Published by and on September 16, 2019

The Court held that basing an employee’s termination on issues that were not promptly addressed or documented in discipline to the employee is not in and of itself, evidence of pretext.

Almost as soon as his employment begin, the plaintiff in Graham v. Arctic Zone Iceplex, LLC, received customer complaints about his attitude, something that Arctic Zone employees also noticed, in addition to the plaintiff’s inability to timely complete tasks. Plaintiff, however, was not written up for these issues at the time they occurred.

A few months into his employment, Plaintiff was injured on the job and took leave.
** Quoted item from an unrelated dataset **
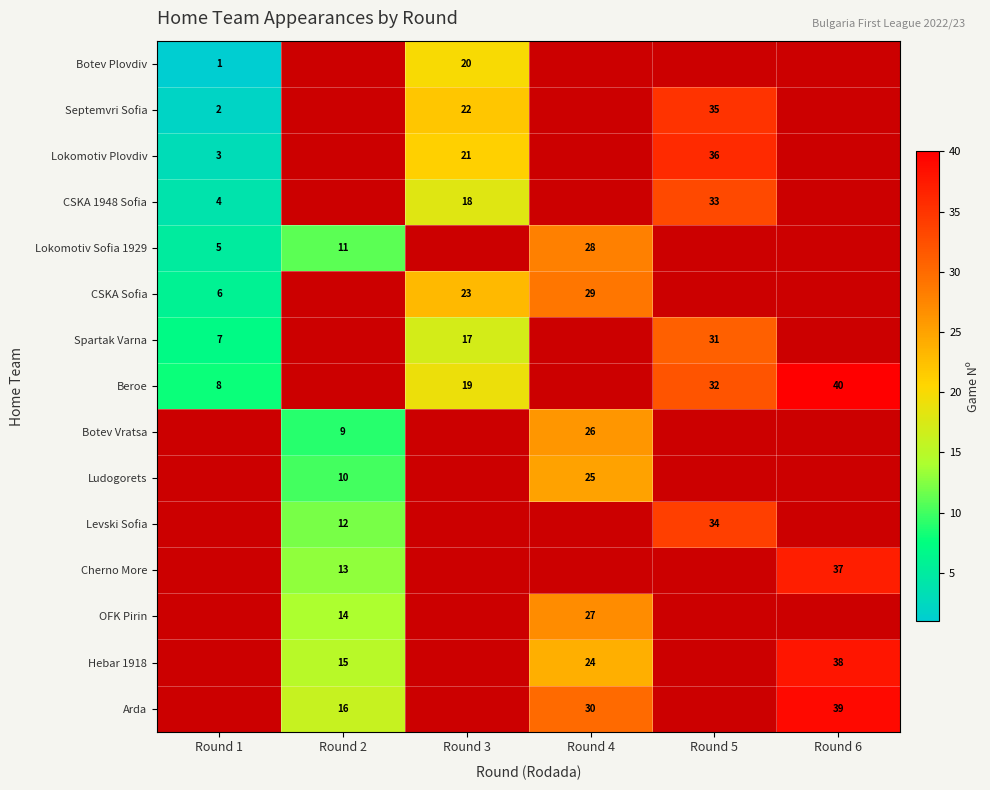

The Hebar 1918 series shows 24 at Round 4. True or false?

True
Once he returned, Arctic Zone attempted to accommodate his medical restrictions, including a requirement to stay in a sitting position, by assigning him the task of skate sharpening. (Plaintiff was originally hired as the head mechanic and maintenance supervisor.) The plaintiff was then transitioned back to full-time work and scheduled to work evenings instead of days, which Arctic Zone attributed to seasonal demand but Plaintiff categorized the move as a “demotion”.
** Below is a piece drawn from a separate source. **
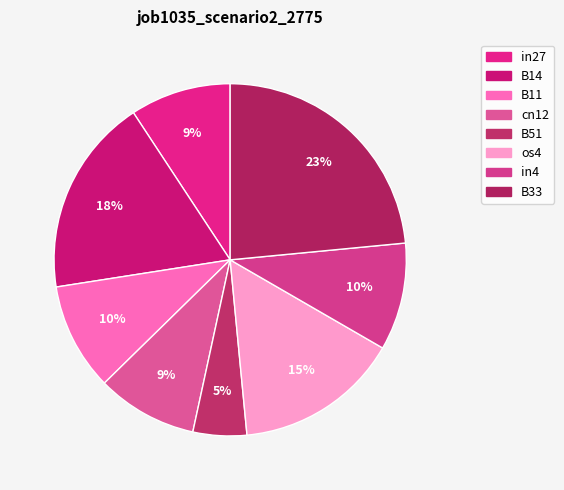

How many slices are in this pie chart?

8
Eight months after his injury, the plaintiff caused a Zamboni accident which resulted in damage to the rink wall, which Arctic Zone said was a customer hazard. The plaintiff was fired on the day of the accident; his notice of termination listed five reasons for being terminated: (1) his poor attitude about his change in position; (2) his poor attitude toward customers; (3) failure to timely complete duties; (4) insubordination; and (5) the Zamboni accident (which caused a loss in revenue while it was being repaired). The plaintiff then sued for disability discrimination in violation of the Americans with Disabilities Act (ADA), and the district court granted summary judgment in favor of Arctic Zone.

On appeal, the Seventh Circuit quickly disposed of Plaintiff’s failure-to-accommodate claim. The plaintiff alleged that sharpening skates was an insufficient accommodation for his medical restrictions, but admitted that he did not inform Arctic Zone that he thought the accommodation was inadequate. Thus, Plaintiff failed to fulfill his obligations during the interactive process by failing to alert Arctic Zone that he believed the accommodation was insufficient.
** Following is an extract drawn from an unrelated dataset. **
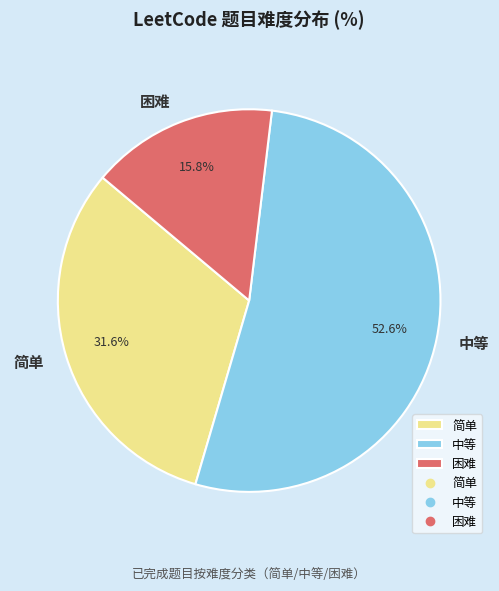

Is there any slice that represents more than half of the pie?

Yes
Plaintiff also tried to argue that the reasons Arctic Zone provided for his termination were a pretext for discrimination, as he never received notice or discipline for some of the issues mentioned in his termination notice. The Seventh Circuit, however, held that the decision to let an issue slide by without a formal response does not indicate that the issue went unnoticed and does not foreclose an employer’s right to later rely on that reason during termination. The Seventh Circuit further noted that it was reasonable for a record of minor issues to accumulate to the point where termination is eventually warranted.

Welter Insight

The Seventh Circuit provides some welcome protection for employers in its jurisdiction who find themselves wanting to terminate an employee with performance issues that have gone unaddressed and undocumented in the past. The Court explicitly shot down the argument that an employer is lying about the impact of performance issues just because they did not address the issues when they occurred.

This case, however, should not be an excuse for employers to avoid or delay documenting and addressing performance issues. The employer here had to defend against a pretext argument which it may have avoided if it had clearly documented and addressed the employee’s performance issues without delay. Therefore, it still remains best practice to provide timely documentation and counseling for performance issues.